What you need to do:
From the first line to the last, print the data exactly as written.

Given data:
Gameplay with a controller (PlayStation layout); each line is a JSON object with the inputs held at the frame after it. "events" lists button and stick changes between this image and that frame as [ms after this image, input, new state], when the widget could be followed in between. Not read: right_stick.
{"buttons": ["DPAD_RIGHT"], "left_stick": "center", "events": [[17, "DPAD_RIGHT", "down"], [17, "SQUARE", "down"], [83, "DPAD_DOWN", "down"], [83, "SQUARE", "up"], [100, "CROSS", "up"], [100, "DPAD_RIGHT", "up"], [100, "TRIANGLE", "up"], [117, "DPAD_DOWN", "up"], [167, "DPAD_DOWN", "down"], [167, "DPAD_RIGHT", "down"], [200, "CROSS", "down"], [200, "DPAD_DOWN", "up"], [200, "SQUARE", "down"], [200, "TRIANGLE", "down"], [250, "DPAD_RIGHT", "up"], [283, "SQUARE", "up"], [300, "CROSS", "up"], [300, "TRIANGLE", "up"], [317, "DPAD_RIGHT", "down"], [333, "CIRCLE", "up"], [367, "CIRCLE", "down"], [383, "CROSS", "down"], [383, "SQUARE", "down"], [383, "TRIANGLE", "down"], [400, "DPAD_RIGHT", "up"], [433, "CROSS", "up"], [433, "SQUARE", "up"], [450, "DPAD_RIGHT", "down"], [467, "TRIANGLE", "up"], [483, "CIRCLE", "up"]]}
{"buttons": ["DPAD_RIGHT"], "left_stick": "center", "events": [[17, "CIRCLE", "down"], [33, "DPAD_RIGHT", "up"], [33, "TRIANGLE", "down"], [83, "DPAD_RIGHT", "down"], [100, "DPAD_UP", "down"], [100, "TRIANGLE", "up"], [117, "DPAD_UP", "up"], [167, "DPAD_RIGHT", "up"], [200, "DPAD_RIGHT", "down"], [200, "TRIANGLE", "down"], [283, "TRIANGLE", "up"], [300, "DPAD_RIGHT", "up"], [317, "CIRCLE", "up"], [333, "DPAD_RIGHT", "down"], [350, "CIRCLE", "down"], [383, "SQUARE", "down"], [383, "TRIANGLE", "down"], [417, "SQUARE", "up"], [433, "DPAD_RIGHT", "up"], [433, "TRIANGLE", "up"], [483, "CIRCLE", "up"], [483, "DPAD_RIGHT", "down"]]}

Response area:
Gameplay with a controller (PlayStation layout); each line is a JSON object with the inputs held at the frame after it. "events" lists button and stick changes between this image and that frame as [ms after this image, input, new state], when the widget could be followed in between. Not read: right_stick.
{"buttons": ["DPAD_RIGHT"], "left_stick": "center", "events": [[17, "DPAD_RIGHT", "down"], [17, "SQUARE", "down"], [83, "DPAD_DOWN", "down"], [83, "SQUARE", "up"], [100, "CROSS", "up"], [100, "DPAD_RIGHT", "up"], [100, "TRIANGLE", "up"], [117, "DPAD_DOWN", "up"], [167, "DPAD_DOWN", "down"], [167, "DPAD_RIGHT", "down"], [200, "CROSS", "down"], [200, "DPAD_DOWN", "up"], [200, "SQUARE", "down"], [200, "TRIANGLE", "down"], [250, "DPAD_RIGHT", "up"], [283, "SQUARE", "up"], [300, "CROSS", "up"], [300, "TRIANGLE", "up"], [317, "DPAD_RIGHT", "down"], [333, "CIRCLE", "up"], [367, "CIRCLE", "down"], [383, "CROSS", "down"], [383, "SQUARE", "down"], [383, "TRIANGLE", "down"], [400, "DPAD_RIGHT", "up"], [433, "CROSS", "up"], [433, "SQUARE", "up"], [450, "DPAD_RIGHT", "down"], [467, "TRIANGLE", "up"], [483, "CIRCLE", "up"]]}
{"buttons": ["DPAD_RIGHT"], "left_stick": "center", "events": [[17, "CIRCLE", "down"], [33, "DPAD_RIGHT", "up"], [33, "TRIANGLE", "down"], [83, "DPAD_RIGHT", "down"], [100, "DPAD_UP", "down"], [100, "TRIANGLE", "up"], [117, "DPAD_UP", "up"], [167, "DPAD_RIGHT", "up"], [200, "DPAD_RIGHT", "down"], [200, "TRIANGLE", "down"], [283, "TRIANGLE", "up"], [300, "DPAD_RIGHT", "up"], [317, "CIRCLE", "up"], [333, "DPAD_RIGHT", "down"], [350, "CIRCLE", "down"], [383, "SQUARE", "down"], [383, "TRIANGLE", "down"], [417, "SQUARE", "up"], [433, "DPAD_RIGHT", "up"], [433, "TRIANGLE", "up"], [483, "CIRCLE", "up"], [483, "DPAD_RIGHT", "down"]]}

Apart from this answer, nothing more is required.